§ Exercise description
Copy the lines word for word, beginning at the start of the entries and ending after the line that contains "اُردو (پاکستان)", including that line. Leave the pictures out of your answer.

[Data entries]

*** Block opens ***

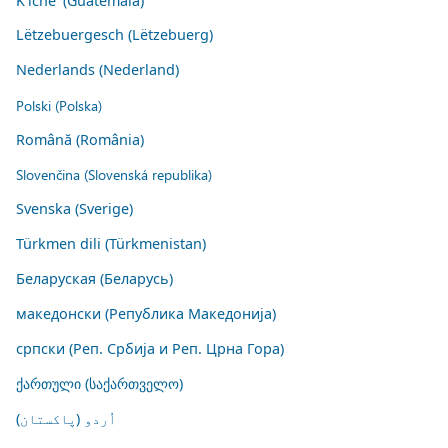
K'iche' (Guatemala)
Lëtzebuergesch (Lëtzebuerg)
Nederlands (Nederland)
Polski (Polska)
Română (România)
Slovenčina (Slovenská republika)
Svenska (Sverige)
Türkmen dili (Türkmenistan)
Беларуская (Беларусь)
македонски (Република Македонија)
српски (Реп. Србија и Реп. Црна Гора)
ქართული (საქართველო)
اُردو (پاکستان)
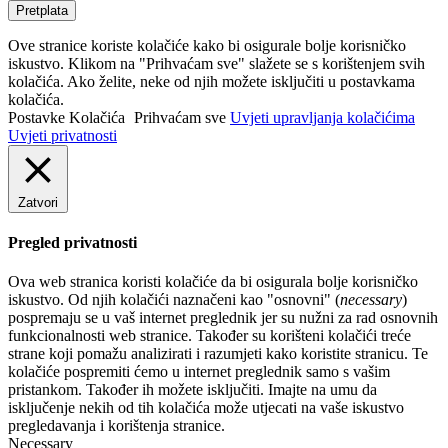
Pretplata
Ove stranice koriste kolačiće kako bi osigurale bolje korisničko
iskustvo. Klikom na "Prihvaćam sve" slažete se s korištenjem svih
kolačića. Ako želite, neke od njih možete isključiti u postavkama
kolačića.
Postavke Kolačića
Prihvaćam sve
Uvjeti upravljanja kolačićima
Uvjeti privatnosti
Zatvori
Pregled privatnosti
Ova web stranica koristi kolačiće da bi osigurala bolje korisničko
iskustvo. Od njih kolačići naznačeni kao "osnovni" (
necessary
)
pospremaju se u vaš internet preglednik jer su nužni za rad osnovnih
funkcionalnosti web stranice. Također su korišteni kolačići treće
strane koji pomažu analizirati i razumjeti kako koristite stranicu. Te
kolačiće pospremiti ćemo u internet preglednik samo s vašim
pristankom. Također ih možete isključiti. Imajte na umu da
isključenje nekih od tih kolačića može utjecati na vaše iskustvo
pregledavanja i korištenja stranice.
Necessary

*** Block closes ***

§ Worked solution
K'iche' (Guatemala)
Lëtzebuergesch (Lëtzebuerg)
Nederlands (Nederland)
Polski (Polska)
Română (România)
Slovenčina (Slovenská republika)
Svenska (Sverige)
Türkmen dili (Türkmenistan)
Беларуская (Беларусь)
македонски (Република Македонија)
српски (Реп. Србија и Реп. Црна Гора)
ქართული (საქართველო)
اُردو (پاکستان)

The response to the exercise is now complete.